Datenauszug:
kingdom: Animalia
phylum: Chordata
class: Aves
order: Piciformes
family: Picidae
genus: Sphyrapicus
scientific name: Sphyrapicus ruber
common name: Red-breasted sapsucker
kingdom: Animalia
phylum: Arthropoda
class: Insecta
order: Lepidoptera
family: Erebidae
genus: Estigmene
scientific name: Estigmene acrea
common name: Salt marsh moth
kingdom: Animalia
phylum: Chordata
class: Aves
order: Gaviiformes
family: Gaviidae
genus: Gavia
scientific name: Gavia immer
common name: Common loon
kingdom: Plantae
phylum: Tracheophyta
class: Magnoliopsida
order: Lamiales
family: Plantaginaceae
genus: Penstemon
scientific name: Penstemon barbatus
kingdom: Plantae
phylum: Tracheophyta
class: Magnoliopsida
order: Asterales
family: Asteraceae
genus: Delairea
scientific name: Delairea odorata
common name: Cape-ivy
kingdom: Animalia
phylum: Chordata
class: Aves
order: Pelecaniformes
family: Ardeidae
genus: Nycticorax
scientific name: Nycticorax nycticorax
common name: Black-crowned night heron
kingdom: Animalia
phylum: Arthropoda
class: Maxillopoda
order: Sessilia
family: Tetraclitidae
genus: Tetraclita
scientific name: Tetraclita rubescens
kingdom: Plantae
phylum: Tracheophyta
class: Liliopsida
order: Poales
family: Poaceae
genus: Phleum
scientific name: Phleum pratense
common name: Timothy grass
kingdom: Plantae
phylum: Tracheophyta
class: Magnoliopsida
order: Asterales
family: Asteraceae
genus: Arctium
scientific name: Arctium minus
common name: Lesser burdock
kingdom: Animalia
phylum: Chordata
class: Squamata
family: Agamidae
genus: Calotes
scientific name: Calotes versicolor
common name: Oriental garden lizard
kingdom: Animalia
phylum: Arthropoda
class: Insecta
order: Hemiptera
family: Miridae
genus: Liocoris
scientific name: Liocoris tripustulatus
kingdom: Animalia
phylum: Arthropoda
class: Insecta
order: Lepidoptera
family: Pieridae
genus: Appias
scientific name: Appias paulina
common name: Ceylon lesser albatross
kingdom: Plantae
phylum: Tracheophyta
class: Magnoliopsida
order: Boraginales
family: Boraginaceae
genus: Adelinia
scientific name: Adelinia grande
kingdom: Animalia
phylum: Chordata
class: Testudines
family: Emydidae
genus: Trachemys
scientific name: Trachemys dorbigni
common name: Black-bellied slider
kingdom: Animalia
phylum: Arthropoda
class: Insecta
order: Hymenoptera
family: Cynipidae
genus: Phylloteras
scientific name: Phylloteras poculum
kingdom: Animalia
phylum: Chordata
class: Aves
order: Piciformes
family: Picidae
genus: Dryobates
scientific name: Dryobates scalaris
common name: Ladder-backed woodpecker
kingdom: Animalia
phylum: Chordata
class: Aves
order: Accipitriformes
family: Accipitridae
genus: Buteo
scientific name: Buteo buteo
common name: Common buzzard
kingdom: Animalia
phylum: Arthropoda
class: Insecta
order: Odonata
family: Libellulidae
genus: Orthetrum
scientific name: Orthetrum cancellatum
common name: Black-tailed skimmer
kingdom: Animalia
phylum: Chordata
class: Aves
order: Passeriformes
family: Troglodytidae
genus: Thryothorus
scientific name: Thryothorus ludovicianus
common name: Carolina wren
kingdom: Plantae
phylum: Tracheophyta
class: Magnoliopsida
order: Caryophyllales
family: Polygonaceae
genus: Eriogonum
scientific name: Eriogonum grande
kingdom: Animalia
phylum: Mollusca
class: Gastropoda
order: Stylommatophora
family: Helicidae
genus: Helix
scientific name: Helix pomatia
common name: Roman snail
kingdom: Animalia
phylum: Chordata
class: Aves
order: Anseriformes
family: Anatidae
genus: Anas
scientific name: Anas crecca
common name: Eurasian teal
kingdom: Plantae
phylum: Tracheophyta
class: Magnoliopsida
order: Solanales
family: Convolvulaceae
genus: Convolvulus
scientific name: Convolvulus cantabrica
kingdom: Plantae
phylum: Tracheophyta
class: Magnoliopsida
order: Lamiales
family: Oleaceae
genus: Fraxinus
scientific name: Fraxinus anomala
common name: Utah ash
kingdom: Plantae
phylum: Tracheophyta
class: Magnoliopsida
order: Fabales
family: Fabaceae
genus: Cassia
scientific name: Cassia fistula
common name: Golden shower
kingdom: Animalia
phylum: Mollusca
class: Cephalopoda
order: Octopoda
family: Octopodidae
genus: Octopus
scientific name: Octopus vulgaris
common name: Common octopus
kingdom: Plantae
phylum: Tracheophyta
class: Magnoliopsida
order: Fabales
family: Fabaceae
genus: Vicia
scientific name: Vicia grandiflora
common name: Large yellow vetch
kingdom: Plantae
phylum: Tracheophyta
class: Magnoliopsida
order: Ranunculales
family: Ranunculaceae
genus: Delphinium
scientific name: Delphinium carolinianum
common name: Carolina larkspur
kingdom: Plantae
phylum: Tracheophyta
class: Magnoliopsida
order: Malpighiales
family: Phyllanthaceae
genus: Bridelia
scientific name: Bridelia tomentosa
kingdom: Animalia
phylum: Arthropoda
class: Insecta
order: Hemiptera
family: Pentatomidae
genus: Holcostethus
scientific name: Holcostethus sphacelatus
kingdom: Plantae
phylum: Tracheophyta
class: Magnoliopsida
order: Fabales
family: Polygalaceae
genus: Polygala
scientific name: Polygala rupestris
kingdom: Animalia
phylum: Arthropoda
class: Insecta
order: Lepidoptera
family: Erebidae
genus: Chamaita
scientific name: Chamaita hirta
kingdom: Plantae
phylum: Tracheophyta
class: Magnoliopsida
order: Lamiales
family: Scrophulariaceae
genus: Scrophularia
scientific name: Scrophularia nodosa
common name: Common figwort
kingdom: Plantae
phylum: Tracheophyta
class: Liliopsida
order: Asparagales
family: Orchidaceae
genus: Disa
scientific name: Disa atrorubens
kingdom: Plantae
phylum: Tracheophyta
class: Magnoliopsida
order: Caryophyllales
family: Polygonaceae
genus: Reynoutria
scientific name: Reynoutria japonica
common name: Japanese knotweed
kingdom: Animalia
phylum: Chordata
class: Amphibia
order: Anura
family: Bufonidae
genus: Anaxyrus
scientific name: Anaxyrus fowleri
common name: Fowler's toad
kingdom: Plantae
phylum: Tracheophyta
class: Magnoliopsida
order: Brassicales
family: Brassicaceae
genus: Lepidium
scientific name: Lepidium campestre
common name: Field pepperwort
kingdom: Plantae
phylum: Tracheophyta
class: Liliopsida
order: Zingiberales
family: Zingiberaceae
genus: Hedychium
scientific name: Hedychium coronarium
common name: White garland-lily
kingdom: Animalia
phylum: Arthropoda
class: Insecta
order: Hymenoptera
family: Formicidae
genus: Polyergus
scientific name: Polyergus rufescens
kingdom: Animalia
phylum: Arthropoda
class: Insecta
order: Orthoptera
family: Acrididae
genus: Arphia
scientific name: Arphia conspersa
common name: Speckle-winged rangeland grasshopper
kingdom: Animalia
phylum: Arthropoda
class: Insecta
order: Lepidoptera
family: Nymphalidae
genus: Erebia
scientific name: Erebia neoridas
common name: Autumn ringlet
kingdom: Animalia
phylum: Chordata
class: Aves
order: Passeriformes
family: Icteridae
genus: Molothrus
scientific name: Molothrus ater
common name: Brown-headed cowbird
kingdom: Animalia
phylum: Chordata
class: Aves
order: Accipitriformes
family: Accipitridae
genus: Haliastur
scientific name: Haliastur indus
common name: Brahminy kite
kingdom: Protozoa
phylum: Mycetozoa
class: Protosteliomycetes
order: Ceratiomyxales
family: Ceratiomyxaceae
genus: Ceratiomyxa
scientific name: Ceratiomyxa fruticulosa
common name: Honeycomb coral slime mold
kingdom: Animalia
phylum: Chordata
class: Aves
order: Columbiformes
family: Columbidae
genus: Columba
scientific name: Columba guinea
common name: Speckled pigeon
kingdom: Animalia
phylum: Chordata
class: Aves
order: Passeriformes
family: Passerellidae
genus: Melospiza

Aufgabenstellung: Gib die Zeilen ab der Zeile mit „scientific name: Phylloteras poculum" bis zur Zeile mit „genus: Delphinium" einschließlich Anfangs- und Endzeile unverändert wieder.

Erwartete Antwort:
scientific name: Phylloteras poculum
kingdom: Animalia
phylum: Chordata
class: Aves
order: Piciformes
family: Picidae
genus: Dryobates
scientific name: Dryobates scalaris
common name: Ladder-backed woodpecker
kingdom: Animalia
phylum: Chordata
class: Aves
order: Accipitriformes
family: Accipitridae
genus: Buteo
scientific name: Buteo buteo
common name: Common buzzard
kingdom: Animalia
phylum: Arthropoda
class: Insecta
order: Odonata
family: Libellulidae
genus: Orthetrum
scientific name: Orthetrum cancellatum
common name: Black-tailed skimmer
kingdom: Animalia
phylum: Chordata
class: Aves
order: Passeriformes
family: Troglodytidae
genus: Thryothorus
scientific name: Thryothorus ludovicianus
common name: Carolina wren
kingdom: Plantae
phylum: Tracheophyta
class: Magnoliopsida
order: Caryophyllales
family: Polygonaceae
genus: Eriogonum
scientific name: Eriogonum grande
kingdom: Animalia
phylum: Mollusca
class: Gastropoda
order: Stylommatophora
family: Helicidae
genus: Helix
scientific name: Helix pomatia
common name: Roman snail
kingdom: Animalia
phylum: Chordata
class: Aves
order: Anseriformes
family: Anatidae
genus: Anas
scientific name: Anas crecca
common name: Eurasian teal
kingdom: Plantae
phylum: Tracheophyta
class: Magnoliopsida
order: Solanales
family: Convolvulaceae
genus: Convolvulus
scientific name: Convolvulus cantabrica
kingdom: Plantae
phylum: Tracheophyta
class: Magnoliopsida
order: Lamiales
family: Oleaceae
genus: Fraxinus
scientific name: Fraxinus anomala
common name: Utah ash
kingdom: Plantae
phylum: Tracheophyta
class: Magnoliopsida
order: Fabales
family: Fabaceae
genus: Cassia
scientific name: Cassia fistula
common name: Golden shower
kingdom: Animalia
phylum: Mollusca
class: Cephalopoda
order: Octopoda
family: Octopodidae
genus: Octopus
scientific name: Octopus vulgaris
common name: Common octopus
kingdom: Plantae
phylum: Tracheophyta
class: Magnoliopsida
order: Fabales
family: Fabaceae
genus: Vicia
scientific name: Vicia grandiflora
common name: Large yellow vetch
kingdom: Plantae
phylum: Tracheophyta
class: Magnoliopsida
order: Ranunculales
family: Ranunculaceae
genus: Delphinium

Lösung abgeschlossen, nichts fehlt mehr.